:: Directions ::
Exactly as written, return the entries below, minus any pictures.

:: The data ::
▽
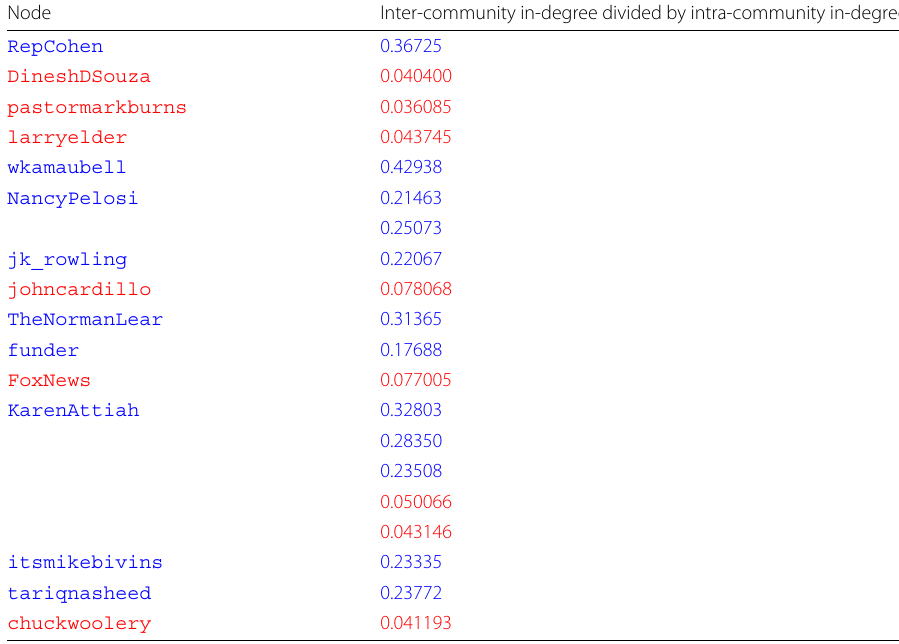
for the 20 most heavily retweeted nodes in the retweet network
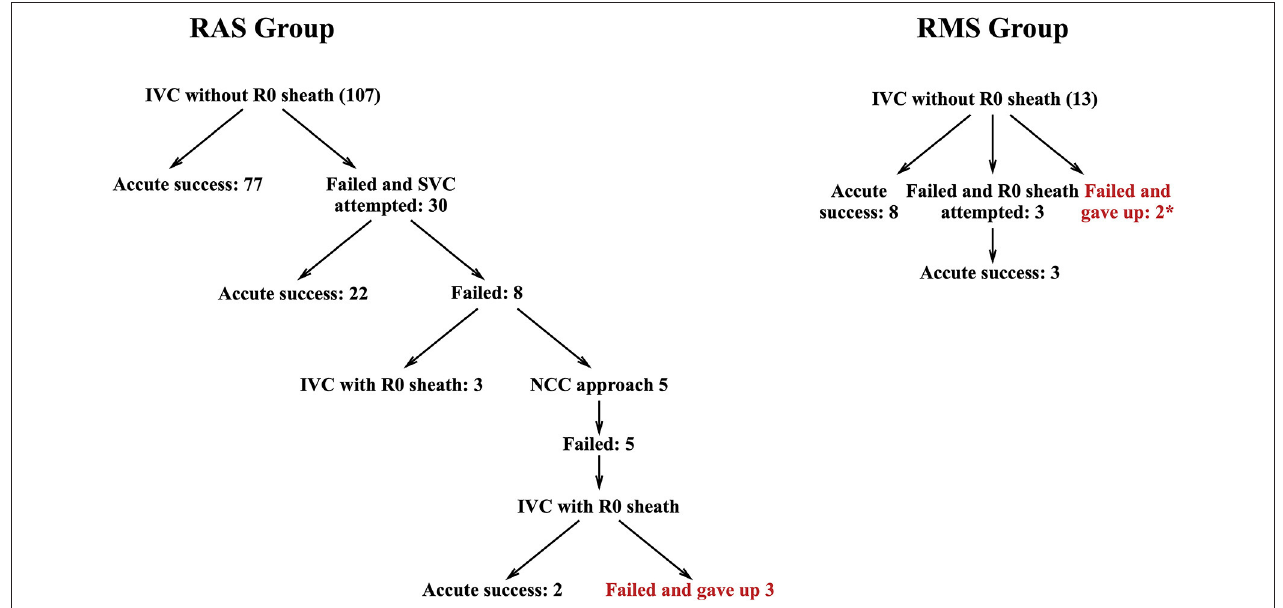
FIGURE 3 | Flowchart of ablation protocol in RAS and RMS group.* 1 patient gave up directly because of mechanical trauma-induced AV block and another one had AV block during ablation. RAS, right anteroseptal; RMS, right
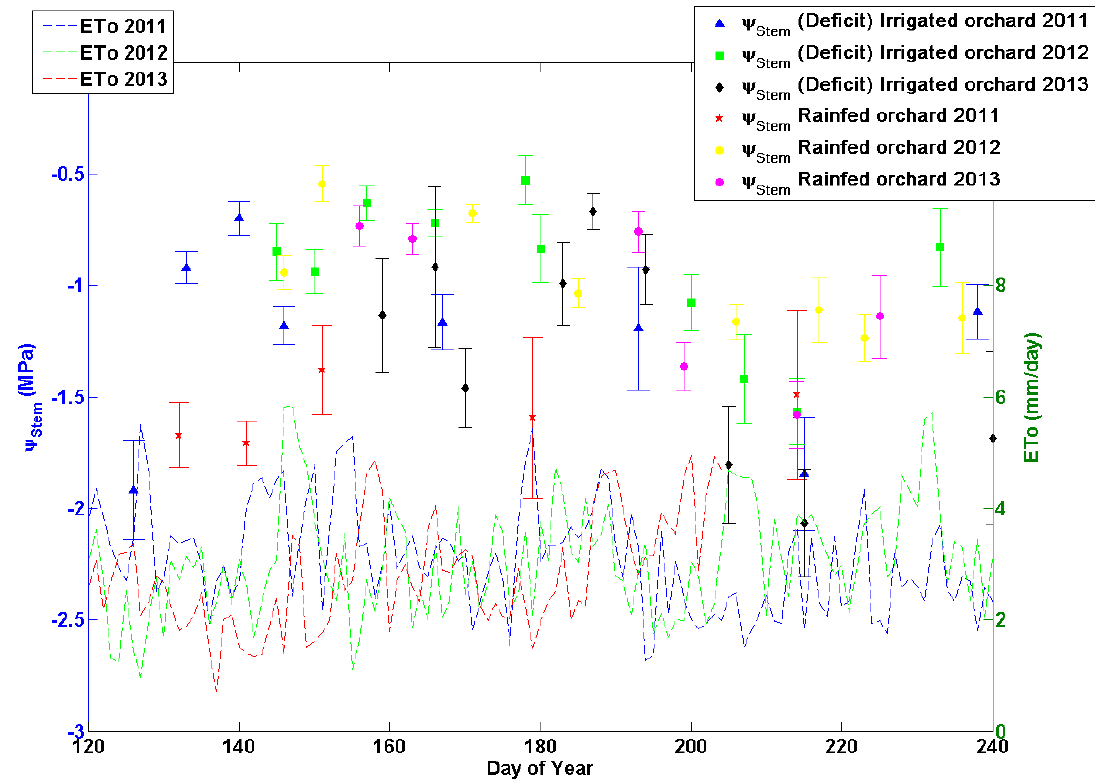
Figure 1. Reference evapotranspiration (ETo; mm/day) from Beauvechain, Belgium, and measured stem water potential ( Ψ ; MPa), averaged for all plots in both the (deficit) stem irrigated and rainfed orchard, with bars indicating standard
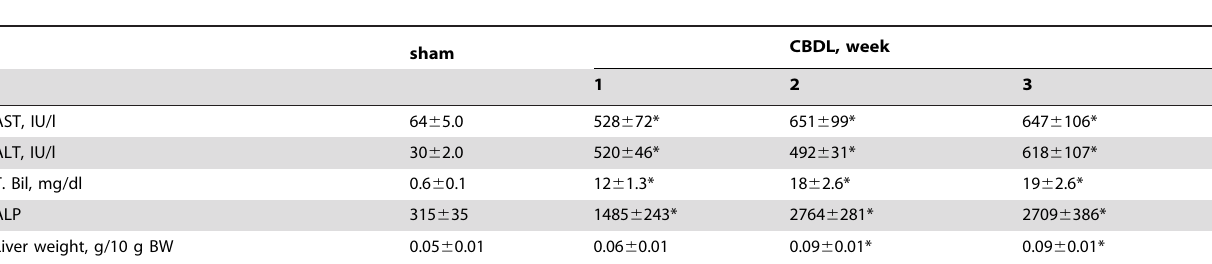
Table 2. Laboratory data after common bile duct ligation in mice.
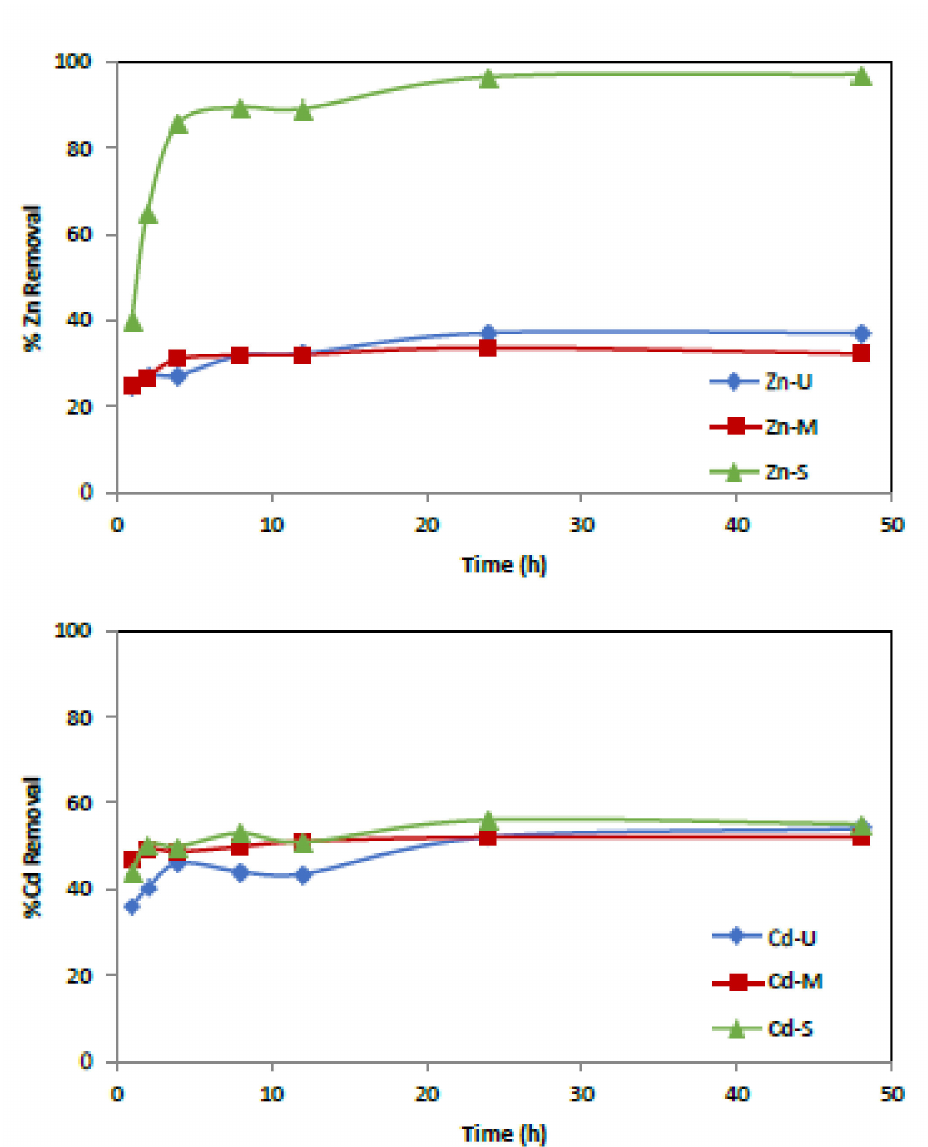
Figure 11. Effect of contact time versus % of metal adsorption. (Co = 50 mg/L, adsorbent = 0.25 g, t = 1–48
△
:: Solution ::
for the 20 most heavily retweeted nodes in the retweet network
FIGURE 3 | Flowchart of ablation protocol in RAS and RMS group.* 1 patient gave up directly because of mechanical trauma-induced AV block and another one had AV block during ablation. RAS, right anteroseptal; RMS, right
Figure 1. Reference evapotranspiration (ETo; mm/day) from Beauvechain, Belgium, and measured stem water potential ( Ψ ; MPa), averaged for all plots in both the (deficit) stem irrigated and rainfed orchard, with bars indicating standard
Table 2. Laboratory data after common bile duct ligation in mice.
Figure 11. Effect of contact time versus % of metal adsorption. (Co = 50 mg/L, adsorbent = 0.25 g, t = 1–48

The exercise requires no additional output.